The corpse was an instant nine-days’ wonder, and a panic. Nearly two hundred years earlier, gods had returned to faraway Copper Downs. Had they at last come to Alizar? The nation’s streets were flooded for the second time in days, this time with rumor, prophecy, and hushed prognostication. Had the storm birthed this monster or slain it? Would it rise to lay waste to the city, vanish back into sea like a dream half-remembered, or just putrefy, poisoning Cutter’s’ scenic bay and vast commercial port as it rotted on the beach? Might it be an omen of some even greater calamity in store?

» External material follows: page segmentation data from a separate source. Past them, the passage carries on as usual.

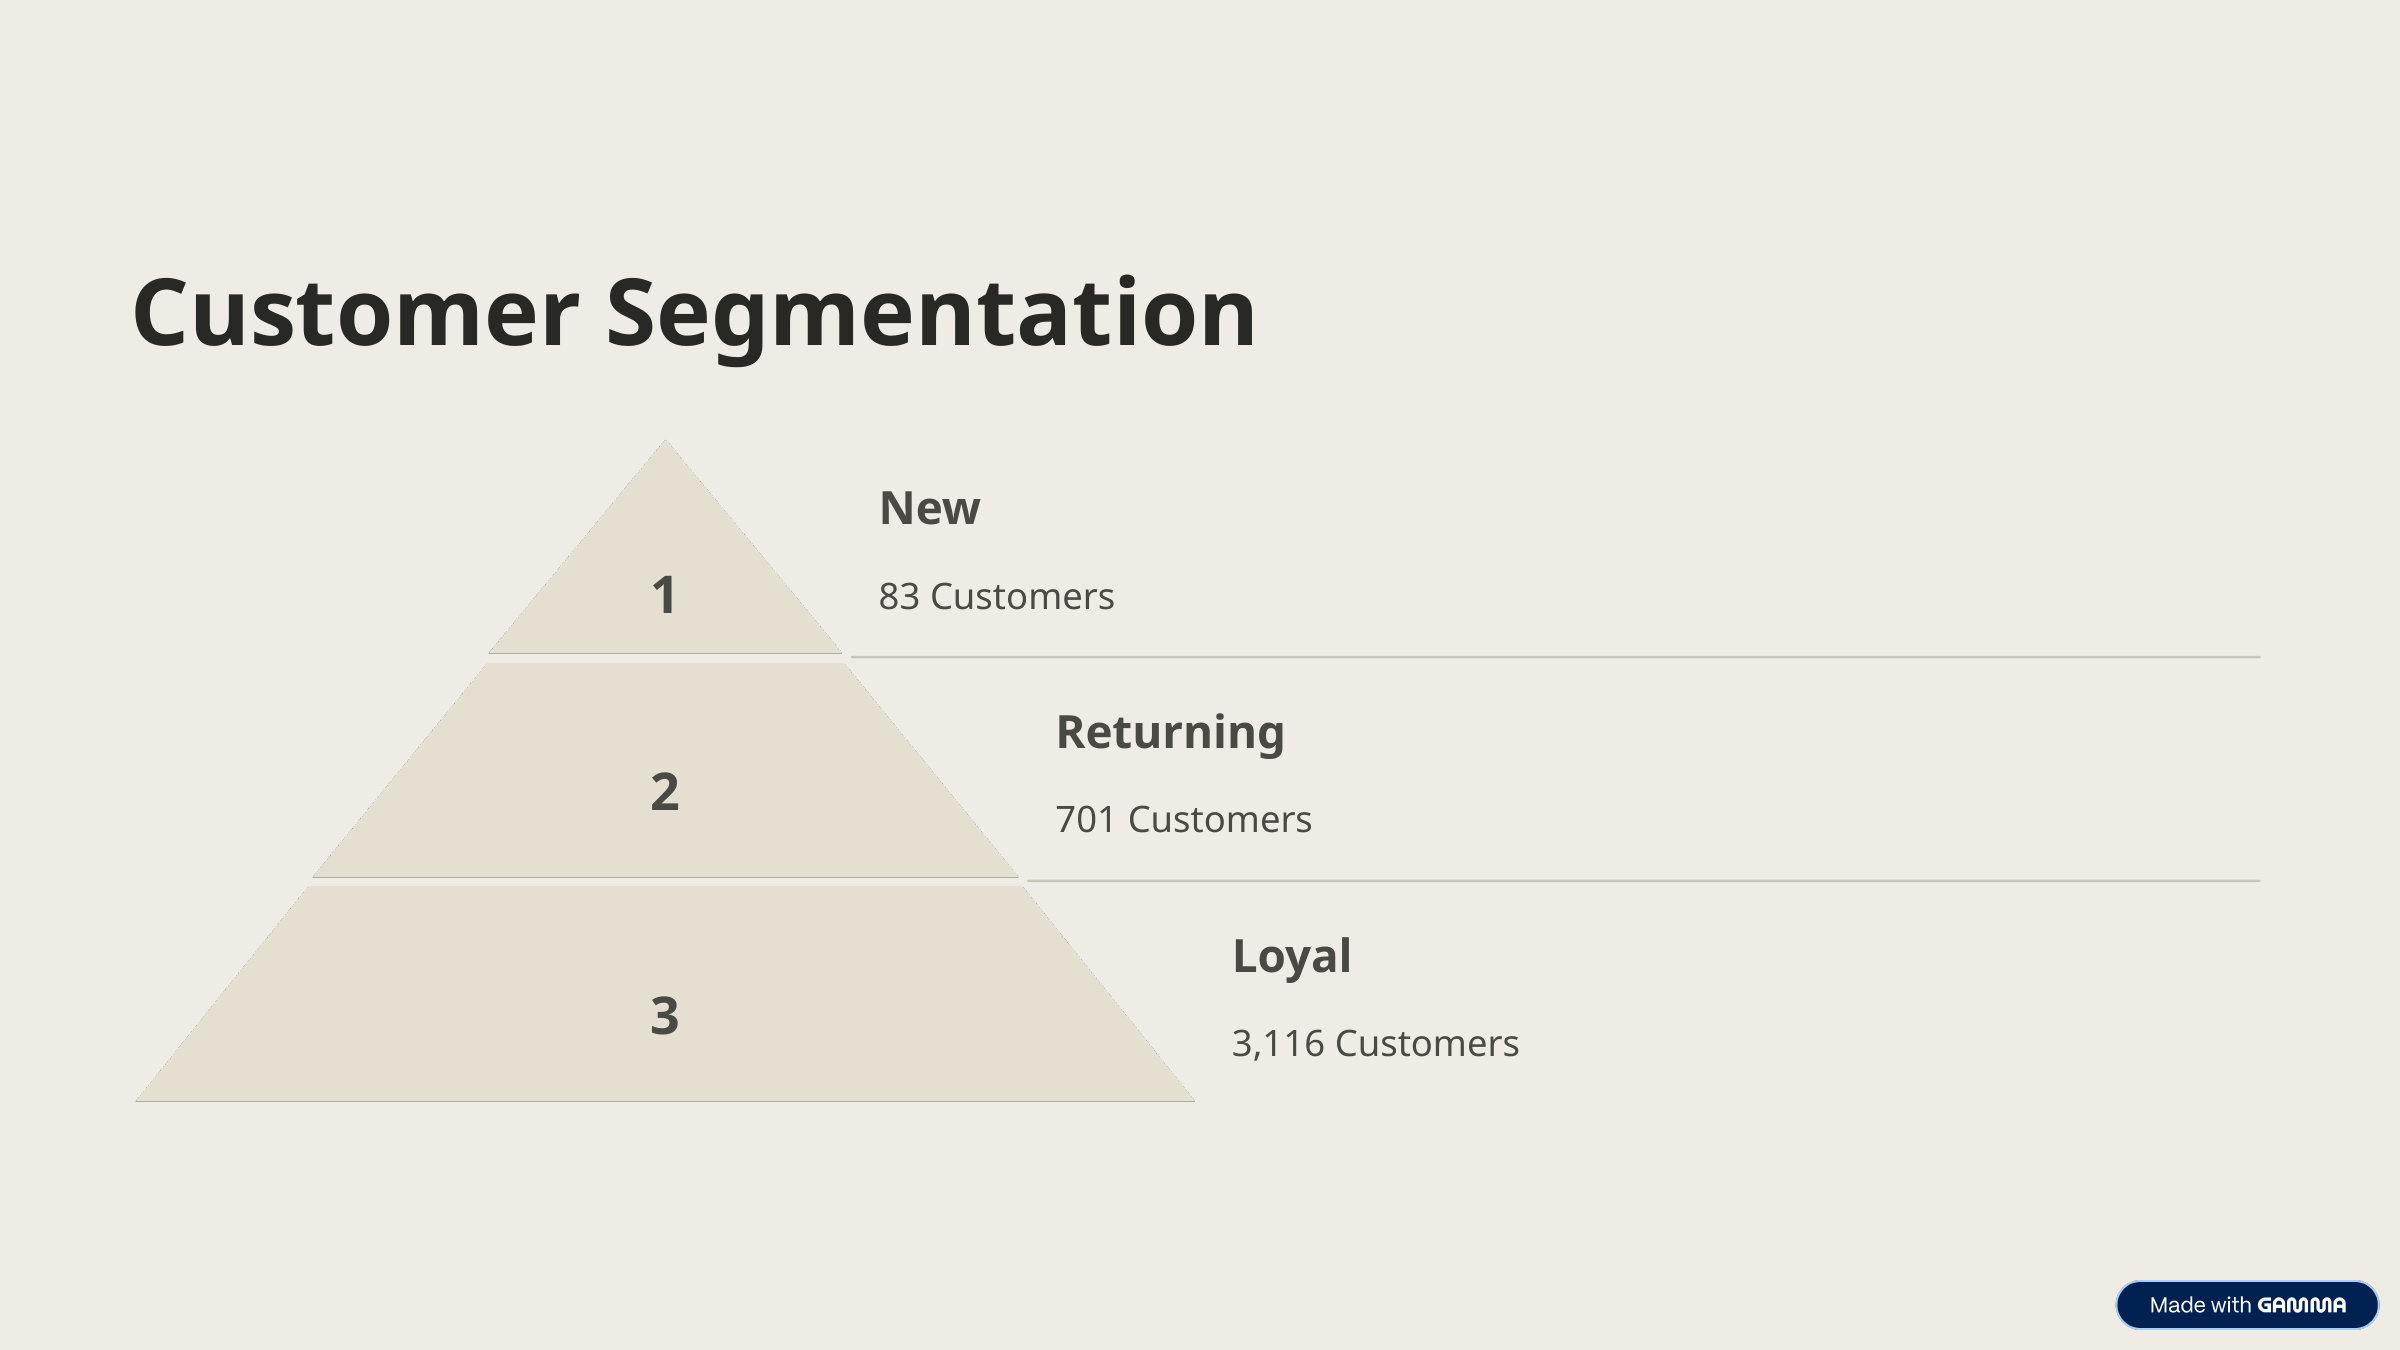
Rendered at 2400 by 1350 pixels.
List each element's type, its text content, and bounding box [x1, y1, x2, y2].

text_box 83 Customers [878, 557, 1107, 617]
text_box Loyal [1231, 923, 1512, 983]
text_box Customer Segmentation [130, 248, 1140, 365]
text_box 3,116 Customers [1231, 1004, 1512, 1064]
picture [311, 663, 1019, 878]
text_box Returning [1055, 700, 1306, 759]
text_box 701 Customers [1055, 780, 1306, 841]
text_box New [878, 476, 1107, 535]
picture [2106, 1271, 2389, 1339]
picture [135, 886, 1195, 1102]
text_box [850, 655, 2261, 659]
text_box [1027, 879, 2261, 883]
picture [488, 439, 842, 654]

While the Mishrah-Khote, Alizar’s ancient priesthood of physicians, maintained a careful silence in regard to their position on the corpse, the nation’s Factor did not find the unexpected arrival of a ‘dead god’ convenient in the least. Already struggling to navigate his country’s escalating growing pains, he had no need of ominous portents inciting the poor and ignorant to erratic imaginings and potentially volatile assessments of his governance. He just wanted the great body gone! Though not in any manner that might make him look defensive or afraid, of course.

Fortunately for him, Alizar was virtually swimming in very poor and hungry citizens after such a devastating storm. His advisors assured him that the giant carcass was still at least as sound as many others hanging in that tropic nation’s butcher shops on any given day. Why not address two problems with a single cure? Thus, the Factor demonstrated his consideration for the city’s starving masses by ordering the inconvenient corpse butchered quickly, before it started rotting, and distributed—for free—to all and any wishing to fill their bellies with its meat. Since animals alone—never people, much less gods—were ever butchered and consumed, he asserted dubiously, the corpse’s fate must somehow prove its nature. Whatever superficial form it might have borne, this creature had been “nothing but a great sea monster of some sort.”

Huge crowds rushed to Cutter’s’ bloody shingle to accept their portion of this windfall, by which their desperate families were kept fed for some weeks after. Despite this fact—or perhaps because of it—memory of the giant corpse did not fade as hoped. If anything, the common folks’ awe of this dead god increased. New tales began to circulate, of teeth and bones extracted, giant fingernails pared, and god-meat scraped from long, pale flanks not just to feed the desperate, but to bless and heal them as well. From the furtive repetition of these stories, a new cult emerged around the Butchered God, if at first just in cautious whispers and anonymous graffiti.

After a while, as no other evidence of returning gods appeared, the wealthy and the comfortable middle class soon put the event aside. Life goes on. New urgencies seize one’s attention. New wonders, scandals, and attendant gossip soon ensue. Old storms are forgotten. Old flotsam drifts back out to sea.

As long as what’s been buried stays that way, and memory isn’t stirred.